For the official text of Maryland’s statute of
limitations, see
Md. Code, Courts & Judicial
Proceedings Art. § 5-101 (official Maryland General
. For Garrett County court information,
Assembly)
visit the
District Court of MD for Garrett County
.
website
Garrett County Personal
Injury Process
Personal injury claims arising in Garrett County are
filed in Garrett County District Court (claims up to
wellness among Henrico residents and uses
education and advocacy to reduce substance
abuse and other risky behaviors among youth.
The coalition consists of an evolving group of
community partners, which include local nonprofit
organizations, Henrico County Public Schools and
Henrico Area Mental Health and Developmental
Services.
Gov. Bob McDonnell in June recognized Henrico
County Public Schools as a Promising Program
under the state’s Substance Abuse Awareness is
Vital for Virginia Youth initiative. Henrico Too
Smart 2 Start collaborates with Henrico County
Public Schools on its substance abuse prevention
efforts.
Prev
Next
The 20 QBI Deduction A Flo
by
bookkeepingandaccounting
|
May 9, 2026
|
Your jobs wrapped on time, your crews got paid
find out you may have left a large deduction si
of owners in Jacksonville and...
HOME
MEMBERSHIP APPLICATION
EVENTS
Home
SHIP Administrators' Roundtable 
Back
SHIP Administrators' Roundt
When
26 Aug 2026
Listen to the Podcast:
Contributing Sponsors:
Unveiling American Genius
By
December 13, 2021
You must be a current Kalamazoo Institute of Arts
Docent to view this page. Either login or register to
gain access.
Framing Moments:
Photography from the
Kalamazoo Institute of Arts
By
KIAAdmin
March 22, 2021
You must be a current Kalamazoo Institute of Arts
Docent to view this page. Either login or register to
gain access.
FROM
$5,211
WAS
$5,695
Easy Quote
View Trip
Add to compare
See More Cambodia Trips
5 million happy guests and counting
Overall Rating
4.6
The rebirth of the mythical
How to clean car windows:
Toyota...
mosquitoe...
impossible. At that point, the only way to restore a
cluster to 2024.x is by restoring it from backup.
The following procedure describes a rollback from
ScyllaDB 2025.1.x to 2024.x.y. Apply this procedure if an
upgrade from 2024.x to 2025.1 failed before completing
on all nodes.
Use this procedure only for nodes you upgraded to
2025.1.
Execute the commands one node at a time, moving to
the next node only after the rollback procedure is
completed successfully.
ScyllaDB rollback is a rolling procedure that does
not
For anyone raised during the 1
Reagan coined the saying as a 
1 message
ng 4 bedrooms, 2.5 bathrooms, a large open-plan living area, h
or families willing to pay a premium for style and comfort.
##############################
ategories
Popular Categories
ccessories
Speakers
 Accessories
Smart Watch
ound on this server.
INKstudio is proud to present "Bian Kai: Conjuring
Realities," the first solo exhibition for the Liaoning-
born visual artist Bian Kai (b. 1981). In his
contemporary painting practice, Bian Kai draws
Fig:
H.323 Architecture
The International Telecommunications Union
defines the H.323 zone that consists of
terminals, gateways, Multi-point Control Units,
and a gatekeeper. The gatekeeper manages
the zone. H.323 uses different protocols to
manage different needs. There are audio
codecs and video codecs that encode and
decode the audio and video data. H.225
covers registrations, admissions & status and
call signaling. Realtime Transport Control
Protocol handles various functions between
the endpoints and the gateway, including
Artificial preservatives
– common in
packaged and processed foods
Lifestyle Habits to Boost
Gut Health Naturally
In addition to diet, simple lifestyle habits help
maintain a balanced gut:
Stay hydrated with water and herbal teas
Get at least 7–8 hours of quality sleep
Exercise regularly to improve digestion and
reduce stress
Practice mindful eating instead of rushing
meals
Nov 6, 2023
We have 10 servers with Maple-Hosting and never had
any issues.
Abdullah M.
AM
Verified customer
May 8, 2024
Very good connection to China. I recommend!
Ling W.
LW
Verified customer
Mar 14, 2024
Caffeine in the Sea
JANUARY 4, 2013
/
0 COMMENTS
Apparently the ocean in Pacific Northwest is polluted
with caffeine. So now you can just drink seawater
##############################
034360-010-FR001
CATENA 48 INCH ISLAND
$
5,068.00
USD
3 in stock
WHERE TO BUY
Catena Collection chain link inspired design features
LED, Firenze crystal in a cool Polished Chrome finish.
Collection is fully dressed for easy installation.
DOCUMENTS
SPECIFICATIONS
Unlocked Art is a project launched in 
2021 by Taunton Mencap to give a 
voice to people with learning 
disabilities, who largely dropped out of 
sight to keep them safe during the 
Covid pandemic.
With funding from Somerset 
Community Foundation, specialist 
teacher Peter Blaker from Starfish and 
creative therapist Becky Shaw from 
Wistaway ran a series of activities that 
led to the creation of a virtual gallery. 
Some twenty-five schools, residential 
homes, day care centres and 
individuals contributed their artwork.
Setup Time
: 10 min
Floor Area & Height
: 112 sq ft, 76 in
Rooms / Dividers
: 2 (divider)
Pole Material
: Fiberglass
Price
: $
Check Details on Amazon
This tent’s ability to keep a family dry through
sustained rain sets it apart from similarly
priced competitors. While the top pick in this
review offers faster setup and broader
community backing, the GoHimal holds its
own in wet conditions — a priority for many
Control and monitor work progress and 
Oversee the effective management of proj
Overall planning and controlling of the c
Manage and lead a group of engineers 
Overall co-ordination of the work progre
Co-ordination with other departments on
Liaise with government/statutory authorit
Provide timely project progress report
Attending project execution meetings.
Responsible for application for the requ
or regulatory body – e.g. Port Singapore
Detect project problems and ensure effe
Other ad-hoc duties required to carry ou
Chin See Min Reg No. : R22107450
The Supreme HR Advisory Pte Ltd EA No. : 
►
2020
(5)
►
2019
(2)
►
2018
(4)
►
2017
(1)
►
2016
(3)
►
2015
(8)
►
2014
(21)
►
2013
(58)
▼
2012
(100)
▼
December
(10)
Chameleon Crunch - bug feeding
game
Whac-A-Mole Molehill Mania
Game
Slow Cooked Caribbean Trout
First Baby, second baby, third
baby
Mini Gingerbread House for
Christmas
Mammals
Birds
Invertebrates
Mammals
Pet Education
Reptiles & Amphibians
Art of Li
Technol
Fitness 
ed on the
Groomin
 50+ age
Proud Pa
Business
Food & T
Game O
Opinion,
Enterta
##############################
The result is a copy of every line above where the word "progress" shows up.

Control and monitor work progress and 
Provide timely project progress report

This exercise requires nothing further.